= Exercise brief =
Retype, exactly as they appear below, the lines between the line holding "right shoulder: (541, 1035, -11)" and the line holding "left shoulder: (569, 994, -3)", both ends included.
Supplied data Start Marker
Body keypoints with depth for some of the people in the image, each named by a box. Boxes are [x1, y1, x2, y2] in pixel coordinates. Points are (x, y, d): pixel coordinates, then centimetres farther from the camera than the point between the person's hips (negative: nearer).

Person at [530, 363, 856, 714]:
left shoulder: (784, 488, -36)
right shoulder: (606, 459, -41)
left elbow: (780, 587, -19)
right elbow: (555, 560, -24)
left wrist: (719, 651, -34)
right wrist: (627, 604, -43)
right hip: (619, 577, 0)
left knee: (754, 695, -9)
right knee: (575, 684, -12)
Supplied data End Marker
Supplied data Start Marker
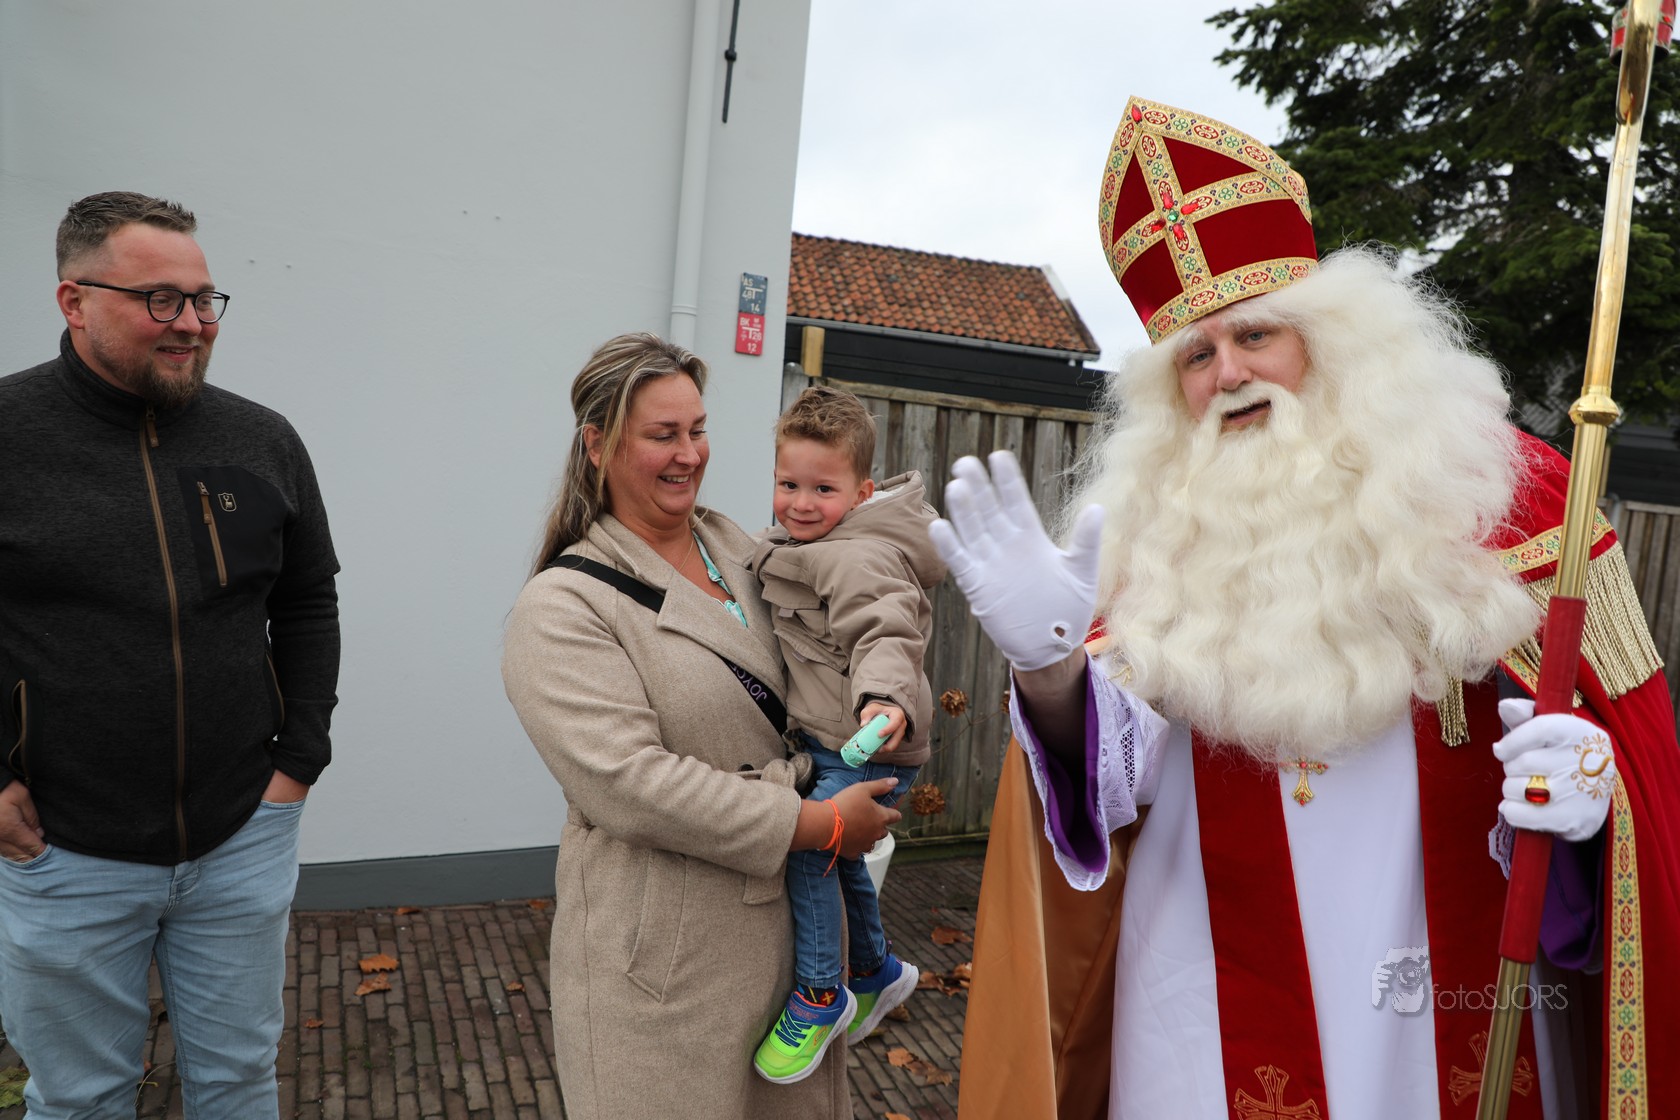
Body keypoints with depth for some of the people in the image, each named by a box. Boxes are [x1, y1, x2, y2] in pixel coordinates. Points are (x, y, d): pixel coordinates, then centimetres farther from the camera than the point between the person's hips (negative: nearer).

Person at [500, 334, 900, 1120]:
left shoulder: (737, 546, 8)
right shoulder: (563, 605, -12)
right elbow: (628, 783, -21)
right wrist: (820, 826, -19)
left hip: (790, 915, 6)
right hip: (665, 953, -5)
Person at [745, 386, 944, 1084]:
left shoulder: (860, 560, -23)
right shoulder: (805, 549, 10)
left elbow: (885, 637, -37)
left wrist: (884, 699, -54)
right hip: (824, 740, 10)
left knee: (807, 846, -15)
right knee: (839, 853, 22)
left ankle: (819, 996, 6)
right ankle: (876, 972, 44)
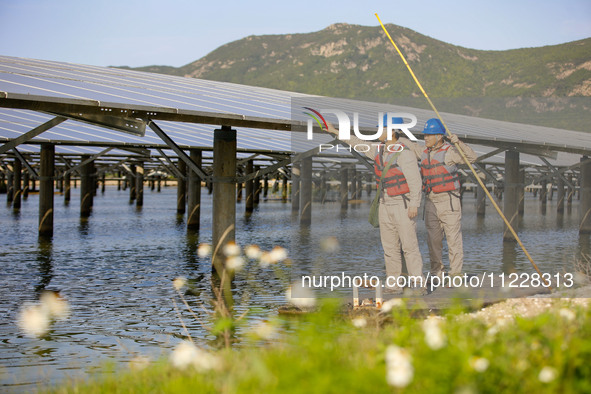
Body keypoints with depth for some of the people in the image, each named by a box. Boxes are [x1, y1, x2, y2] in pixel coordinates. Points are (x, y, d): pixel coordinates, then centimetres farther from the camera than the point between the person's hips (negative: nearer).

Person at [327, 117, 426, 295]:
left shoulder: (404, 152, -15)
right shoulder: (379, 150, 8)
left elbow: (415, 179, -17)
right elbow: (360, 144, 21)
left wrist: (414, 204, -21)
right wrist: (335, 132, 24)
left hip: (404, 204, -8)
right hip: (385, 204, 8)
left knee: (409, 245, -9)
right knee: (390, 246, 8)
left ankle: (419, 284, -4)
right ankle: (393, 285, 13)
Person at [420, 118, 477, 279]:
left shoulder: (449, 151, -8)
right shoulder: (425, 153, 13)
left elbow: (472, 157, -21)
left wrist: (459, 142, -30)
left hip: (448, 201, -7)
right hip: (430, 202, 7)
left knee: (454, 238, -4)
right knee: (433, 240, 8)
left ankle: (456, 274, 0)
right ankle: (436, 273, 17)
Supplied data End Marker
Supplied data Start Marker
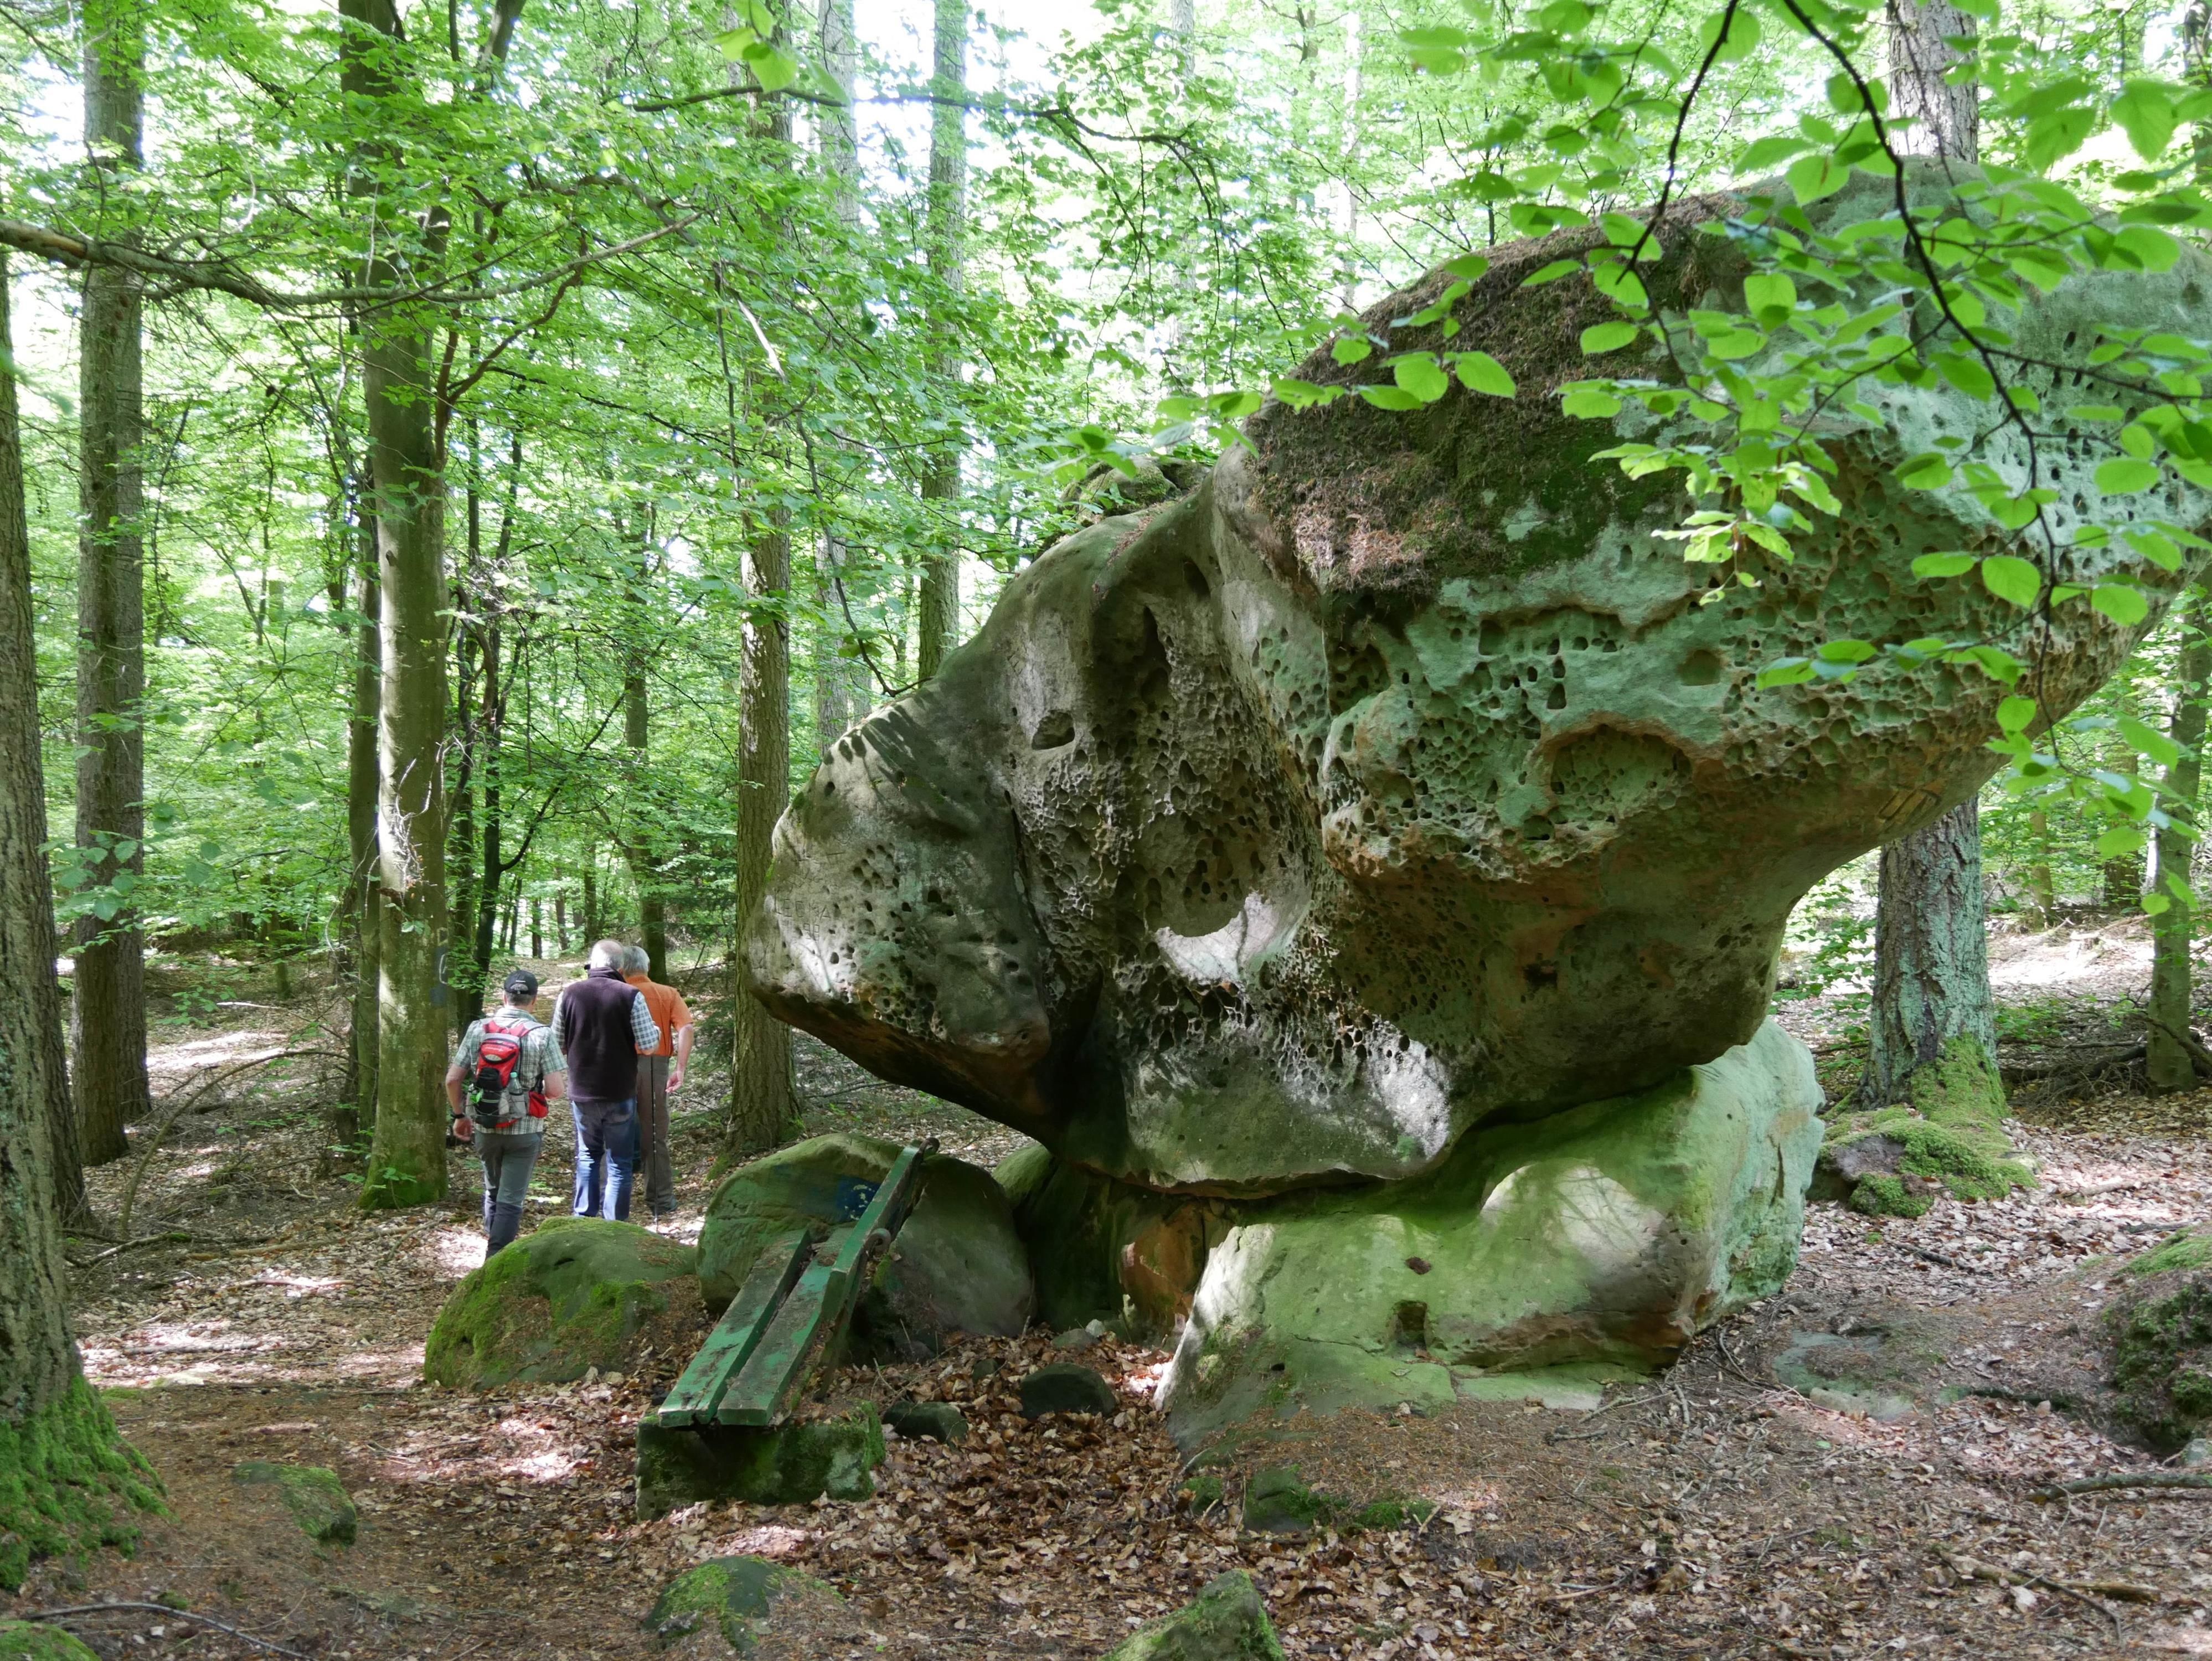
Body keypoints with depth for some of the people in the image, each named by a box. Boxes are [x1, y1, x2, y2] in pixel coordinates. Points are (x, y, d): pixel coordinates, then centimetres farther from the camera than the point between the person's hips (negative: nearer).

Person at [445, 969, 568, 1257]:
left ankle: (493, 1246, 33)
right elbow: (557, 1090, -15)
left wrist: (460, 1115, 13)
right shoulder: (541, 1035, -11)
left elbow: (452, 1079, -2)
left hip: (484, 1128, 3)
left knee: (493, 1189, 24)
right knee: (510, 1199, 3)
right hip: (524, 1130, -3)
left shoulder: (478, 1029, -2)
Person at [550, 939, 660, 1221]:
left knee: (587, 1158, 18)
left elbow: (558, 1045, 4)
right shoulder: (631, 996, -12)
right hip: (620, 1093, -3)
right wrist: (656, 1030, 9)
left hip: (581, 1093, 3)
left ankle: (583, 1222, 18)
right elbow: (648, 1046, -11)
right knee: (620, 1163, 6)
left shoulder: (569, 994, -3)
Supplied data End Marker
= Exercise solution =
right shoulder: (541, 1035, -11)
left elbow: (452, 1079, -2)
left hip: (484, 1128, 3)
left knee: (493, 1189, 24)
right knee: (510, 1199, 3)
right hip: (524, 1130, -3)
left shoulder: (478, 1029, -2)
Person at [550, 939, 660, 1221]:
left knee: (587, 1158, 18)
left elbow: (558, 1045, 4)
right shoulder: (631, 996, -12)
right hip: (620, 1093, -3)
right wrist: (656, 1030, 9)
left hip: (581, 1093, 3)
left ankle: (583, 1222, 18)
right elbow: (648, 1046, -11)
right knee: (620, 1163, 6)
left shoulder: (569, 994, -3)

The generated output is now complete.